Parqués dans ces maisons exiguës, les villageois de Tamassit ne savaient pas quel sort l’armée française était en train de leur réserver. La nuit tombée, ils entendent des rafales et des bombardements dans les alentours du village. Les portes des cinq maisons ont étaient bloquées par les militaires avec des troncs d’arbres et de grosses pierres. Impossible de sortir dehors. À l’intérieur de ces maisons, des femmes âgées, des enfants en bas âge, mais aussi des parturientes.
Affamer pour punir
« Il y’avais une petite sortie dans la maison où j’étais emprisonné. Les militaires français ne se sont pas rendus compte. J’ai réussi à sortir par cette petite porte, mais je ne pouvais pas aller loin, car les militaires s’étaient installés juste à côté de la maison. Je sortais juste à côté de la maison pour ramener des herbes pour nous nourrir. Et par chance, il y avait aussi une petite source d’eau au même endroit. Donc je m’approvisionnais pour tout le monde » se souvient Dda Akli.
Si dans la maison où était emprisonné Dda Akli, ils trouvaient un moyen, même au péril de leurs vies, de manger des herbes et boire de l’eau, dans les autres maisons où étaient emprisonnés les autres villageois, i n’y avait aucune autre issue de secours. Les femmes savaient qu’il y avait des parturientes et d’autres femmes malades qui risquaient de mourir. « Au bout de trois jours, la situation était devenue insupportable. On avait commencé à creuser un trou pour rejoindre la maison d’à côté, mais on n’avait plus de force pour poursuivre nos efforts». A un moment de la journée, le bruit une rafale qui faisait irruption non loin de la maison avait mis fin au silence angoissant. Des bruits devant la maison, et la porte qui s’ouvrait. C’était Nna Hasni, une jeune femme qui était emprisonnée dans la maison mitoyenne à celle de Dda Akli. Elle avait réussi à s’échapper, franchir le mur de la courette et ouvrir la porte. Les militaires français l’avaient vue. Fort heureusement, leurs tirs et leurs balles ne l’avaient pas touchée. Une minute après, les militaires ont cassé la porte de la courette pour retrouver toutes les femmes et enfants. Un Harki qui porte le nom de Belaid pris la parole au milieu des soldats français et demanda nerveusement l’identité de la femme qui avait fui de l’autre maison. «Sans hésiter une seconde, et sans aucune peur, Nna Hasni lève sa tête et lui dit que c’est elle. Le Goumi lui demanda alors pourquoi elle a fait tout cela. Elle répond que c’est sa maison, et qu’elle n’a fait que rejoindre sa demeure. Le Harki a sauté sur elle pour la rouer de gifles, de coups de poings et coups de pieds », raconte Dda Akli.
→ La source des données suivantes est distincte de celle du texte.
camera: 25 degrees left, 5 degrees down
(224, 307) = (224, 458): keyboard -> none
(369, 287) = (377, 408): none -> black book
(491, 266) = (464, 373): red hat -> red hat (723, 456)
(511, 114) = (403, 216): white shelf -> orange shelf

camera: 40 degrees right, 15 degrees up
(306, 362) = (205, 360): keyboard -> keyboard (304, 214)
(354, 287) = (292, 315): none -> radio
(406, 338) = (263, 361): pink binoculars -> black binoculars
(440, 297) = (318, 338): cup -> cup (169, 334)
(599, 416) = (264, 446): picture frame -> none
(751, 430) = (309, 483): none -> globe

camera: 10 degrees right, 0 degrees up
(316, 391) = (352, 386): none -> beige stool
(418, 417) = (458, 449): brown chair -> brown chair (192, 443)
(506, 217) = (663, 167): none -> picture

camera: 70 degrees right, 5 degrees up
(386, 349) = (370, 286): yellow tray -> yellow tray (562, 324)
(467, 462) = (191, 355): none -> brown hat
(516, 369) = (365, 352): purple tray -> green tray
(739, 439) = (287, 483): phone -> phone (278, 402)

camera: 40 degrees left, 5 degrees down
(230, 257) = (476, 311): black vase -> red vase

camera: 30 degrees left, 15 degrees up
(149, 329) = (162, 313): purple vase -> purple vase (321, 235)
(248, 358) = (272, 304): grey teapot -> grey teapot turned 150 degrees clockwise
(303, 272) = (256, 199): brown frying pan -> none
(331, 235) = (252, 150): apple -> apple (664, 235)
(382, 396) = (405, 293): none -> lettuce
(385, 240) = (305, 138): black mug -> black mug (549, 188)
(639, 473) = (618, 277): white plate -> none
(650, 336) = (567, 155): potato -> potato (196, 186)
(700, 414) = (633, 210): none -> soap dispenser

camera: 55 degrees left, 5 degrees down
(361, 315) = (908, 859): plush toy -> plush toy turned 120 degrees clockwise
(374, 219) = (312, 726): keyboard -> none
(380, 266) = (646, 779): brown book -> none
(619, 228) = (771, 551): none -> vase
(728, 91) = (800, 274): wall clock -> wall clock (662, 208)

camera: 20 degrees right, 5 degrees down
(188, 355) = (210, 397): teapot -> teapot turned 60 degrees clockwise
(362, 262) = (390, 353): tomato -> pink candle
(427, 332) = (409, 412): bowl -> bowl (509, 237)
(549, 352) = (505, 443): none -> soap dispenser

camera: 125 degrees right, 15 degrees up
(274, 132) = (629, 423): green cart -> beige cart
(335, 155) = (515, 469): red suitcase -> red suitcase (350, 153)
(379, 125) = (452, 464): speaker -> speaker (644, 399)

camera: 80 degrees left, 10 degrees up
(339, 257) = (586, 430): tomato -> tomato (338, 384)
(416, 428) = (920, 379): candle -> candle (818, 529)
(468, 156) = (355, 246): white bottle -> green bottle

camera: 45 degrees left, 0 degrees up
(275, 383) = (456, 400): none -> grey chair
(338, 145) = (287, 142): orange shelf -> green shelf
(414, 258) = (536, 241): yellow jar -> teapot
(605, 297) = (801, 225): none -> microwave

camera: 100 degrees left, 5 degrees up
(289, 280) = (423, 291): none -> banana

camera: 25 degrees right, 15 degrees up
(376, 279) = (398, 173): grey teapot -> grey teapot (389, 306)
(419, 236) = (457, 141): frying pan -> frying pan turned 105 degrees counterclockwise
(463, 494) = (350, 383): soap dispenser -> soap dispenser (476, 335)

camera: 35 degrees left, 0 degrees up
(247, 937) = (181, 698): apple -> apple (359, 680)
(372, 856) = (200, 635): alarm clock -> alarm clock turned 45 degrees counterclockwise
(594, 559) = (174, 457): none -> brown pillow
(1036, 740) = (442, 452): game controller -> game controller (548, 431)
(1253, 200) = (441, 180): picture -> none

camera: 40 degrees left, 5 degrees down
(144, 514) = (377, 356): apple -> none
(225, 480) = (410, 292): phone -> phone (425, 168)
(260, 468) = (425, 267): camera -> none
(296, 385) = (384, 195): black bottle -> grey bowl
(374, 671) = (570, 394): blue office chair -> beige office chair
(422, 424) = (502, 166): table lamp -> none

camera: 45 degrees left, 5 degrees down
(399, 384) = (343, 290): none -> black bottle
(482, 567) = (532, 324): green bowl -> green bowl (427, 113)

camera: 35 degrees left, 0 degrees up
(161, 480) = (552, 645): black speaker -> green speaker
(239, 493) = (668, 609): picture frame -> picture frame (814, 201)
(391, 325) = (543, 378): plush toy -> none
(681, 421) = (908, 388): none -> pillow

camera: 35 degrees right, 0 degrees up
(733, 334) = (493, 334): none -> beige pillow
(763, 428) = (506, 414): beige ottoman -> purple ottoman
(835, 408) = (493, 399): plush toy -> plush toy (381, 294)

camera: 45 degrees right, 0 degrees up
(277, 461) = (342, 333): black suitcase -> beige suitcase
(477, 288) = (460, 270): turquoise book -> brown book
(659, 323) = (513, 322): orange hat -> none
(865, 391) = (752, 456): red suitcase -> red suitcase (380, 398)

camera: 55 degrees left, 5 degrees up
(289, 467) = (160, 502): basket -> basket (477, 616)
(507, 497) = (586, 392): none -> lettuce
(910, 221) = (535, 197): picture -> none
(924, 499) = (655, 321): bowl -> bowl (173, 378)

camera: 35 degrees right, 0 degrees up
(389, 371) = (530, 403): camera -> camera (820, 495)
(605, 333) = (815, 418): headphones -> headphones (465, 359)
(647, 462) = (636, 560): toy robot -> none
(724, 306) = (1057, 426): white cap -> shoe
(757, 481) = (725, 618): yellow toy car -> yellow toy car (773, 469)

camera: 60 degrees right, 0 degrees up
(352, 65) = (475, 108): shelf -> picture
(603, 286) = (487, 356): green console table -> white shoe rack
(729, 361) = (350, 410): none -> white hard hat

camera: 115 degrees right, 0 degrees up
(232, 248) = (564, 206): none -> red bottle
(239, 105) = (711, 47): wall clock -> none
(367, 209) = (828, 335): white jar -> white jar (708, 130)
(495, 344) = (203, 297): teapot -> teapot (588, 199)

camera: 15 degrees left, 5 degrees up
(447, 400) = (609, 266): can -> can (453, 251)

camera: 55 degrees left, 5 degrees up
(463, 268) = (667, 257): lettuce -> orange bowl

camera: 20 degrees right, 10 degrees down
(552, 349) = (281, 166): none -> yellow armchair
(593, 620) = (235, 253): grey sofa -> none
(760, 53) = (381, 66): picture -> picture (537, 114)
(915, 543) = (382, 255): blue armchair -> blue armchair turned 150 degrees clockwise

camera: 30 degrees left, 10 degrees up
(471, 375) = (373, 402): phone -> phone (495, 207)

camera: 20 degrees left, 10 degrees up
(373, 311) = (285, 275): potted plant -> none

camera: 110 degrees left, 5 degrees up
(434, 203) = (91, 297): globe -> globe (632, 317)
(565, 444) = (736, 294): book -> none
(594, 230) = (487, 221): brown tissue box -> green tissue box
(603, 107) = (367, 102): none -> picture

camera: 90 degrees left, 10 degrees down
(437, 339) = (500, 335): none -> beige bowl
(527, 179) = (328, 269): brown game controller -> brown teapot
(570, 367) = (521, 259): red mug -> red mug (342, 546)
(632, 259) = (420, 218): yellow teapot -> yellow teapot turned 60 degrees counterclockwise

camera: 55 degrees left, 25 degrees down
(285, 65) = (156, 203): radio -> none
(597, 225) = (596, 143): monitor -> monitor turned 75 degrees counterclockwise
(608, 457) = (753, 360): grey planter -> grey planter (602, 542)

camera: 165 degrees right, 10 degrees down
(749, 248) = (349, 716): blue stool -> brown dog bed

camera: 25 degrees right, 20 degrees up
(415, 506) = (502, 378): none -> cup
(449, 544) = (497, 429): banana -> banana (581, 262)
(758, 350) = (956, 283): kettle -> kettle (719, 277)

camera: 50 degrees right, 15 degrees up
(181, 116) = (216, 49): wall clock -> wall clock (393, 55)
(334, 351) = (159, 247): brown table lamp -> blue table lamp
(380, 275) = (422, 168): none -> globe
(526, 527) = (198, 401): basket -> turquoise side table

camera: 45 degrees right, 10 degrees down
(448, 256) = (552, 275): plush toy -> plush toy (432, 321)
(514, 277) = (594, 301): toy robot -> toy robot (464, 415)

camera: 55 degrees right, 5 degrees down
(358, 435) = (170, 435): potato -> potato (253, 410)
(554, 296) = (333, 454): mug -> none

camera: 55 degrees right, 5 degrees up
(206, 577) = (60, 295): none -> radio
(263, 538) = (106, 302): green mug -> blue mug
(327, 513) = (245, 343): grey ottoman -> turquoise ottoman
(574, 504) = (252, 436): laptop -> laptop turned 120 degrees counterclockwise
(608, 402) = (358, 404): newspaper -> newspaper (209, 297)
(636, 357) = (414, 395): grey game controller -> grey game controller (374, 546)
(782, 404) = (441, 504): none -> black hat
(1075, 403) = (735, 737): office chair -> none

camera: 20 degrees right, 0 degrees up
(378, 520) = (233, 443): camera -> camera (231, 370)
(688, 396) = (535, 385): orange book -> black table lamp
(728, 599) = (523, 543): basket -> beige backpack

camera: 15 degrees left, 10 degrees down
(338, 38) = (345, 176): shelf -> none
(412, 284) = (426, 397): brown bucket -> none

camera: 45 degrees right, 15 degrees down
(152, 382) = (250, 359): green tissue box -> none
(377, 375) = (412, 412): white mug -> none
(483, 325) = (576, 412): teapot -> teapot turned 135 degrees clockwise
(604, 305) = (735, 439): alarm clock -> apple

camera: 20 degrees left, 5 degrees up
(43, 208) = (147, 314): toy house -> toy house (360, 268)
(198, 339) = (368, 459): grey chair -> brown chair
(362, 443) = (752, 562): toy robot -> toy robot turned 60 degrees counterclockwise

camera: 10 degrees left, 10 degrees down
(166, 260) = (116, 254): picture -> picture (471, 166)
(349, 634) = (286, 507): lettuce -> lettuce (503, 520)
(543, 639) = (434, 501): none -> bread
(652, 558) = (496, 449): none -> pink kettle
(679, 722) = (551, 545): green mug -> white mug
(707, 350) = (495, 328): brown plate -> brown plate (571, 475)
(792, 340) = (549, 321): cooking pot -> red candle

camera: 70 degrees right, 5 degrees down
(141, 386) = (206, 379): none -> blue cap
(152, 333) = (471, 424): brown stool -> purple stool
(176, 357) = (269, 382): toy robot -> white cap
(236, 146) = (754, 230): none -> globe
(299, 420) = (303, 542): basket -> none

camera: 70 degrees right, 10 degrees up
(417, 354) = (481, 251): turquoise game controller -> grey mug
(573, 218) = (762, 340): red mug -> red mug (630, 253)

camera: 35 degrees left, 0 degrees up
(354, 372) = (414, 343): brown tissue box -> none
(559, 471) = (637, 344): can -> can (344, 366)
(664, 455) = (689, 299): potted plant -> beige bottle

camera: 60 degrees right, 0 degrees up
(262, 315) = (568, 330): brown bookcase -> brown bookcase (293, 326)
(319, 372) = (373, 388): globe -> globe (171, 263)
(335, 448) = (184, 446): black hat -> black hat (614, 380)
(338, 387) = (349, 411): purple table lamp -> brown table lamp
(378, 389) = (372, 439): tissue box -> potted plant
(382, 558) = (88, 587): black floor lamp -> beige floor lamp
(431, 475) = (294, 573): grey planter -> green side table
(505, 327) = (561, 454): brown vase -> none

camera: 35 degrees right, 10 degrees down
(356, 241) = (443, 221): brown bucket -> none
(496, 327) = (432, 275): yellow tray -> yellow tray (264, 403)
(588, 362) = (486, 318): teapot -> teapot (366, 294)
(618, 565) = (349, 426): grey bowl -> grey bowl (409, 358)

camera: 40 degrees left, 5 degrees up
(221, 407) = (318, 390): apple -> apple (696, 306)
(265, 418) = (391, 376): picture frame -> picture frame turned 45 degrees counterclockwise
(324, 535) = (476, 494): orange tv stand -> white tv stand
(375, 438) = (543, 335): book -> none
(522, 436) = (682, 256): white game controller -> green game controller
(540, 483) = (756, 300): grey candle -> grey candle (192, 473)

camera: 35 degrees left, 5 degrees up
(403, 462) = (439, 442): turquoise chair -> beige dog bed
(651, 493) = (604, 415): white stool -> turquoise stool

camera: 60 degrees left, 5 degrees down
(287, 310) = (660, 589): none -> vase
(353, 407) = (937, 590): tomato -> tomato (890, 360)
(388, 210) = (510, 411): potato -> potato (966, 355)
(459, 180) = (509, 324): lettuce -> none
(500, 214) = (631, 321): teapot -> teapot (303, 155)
Nous avons tenté, durant notre déplacement à Tamassit, d’avoir le témoignage de Nna Hasni Ighil Ali qui est encore en vie, mais le fait d’évoquer cette période de sa vie, du haut de ces 85 ans, la trouble encore et met en péril son état de santé. Mais elle nous informera que le Harki qui l’avait battue a été dépêché par l’armée française spécialement à Tamassit pour venger ses fils tués par les Moudjahidine.
« Par la petite fenêtre de la maison où nous étions, nous pouvions voir les militaires français dans la cour de la mosquée, où étaient emprisonnés les hommes du village. Au moment où nous crevions de faim, on les voyait égorger nos bœufs et chèvres, les rôtir au feu et les manger », se souvient toujours Dda Akli.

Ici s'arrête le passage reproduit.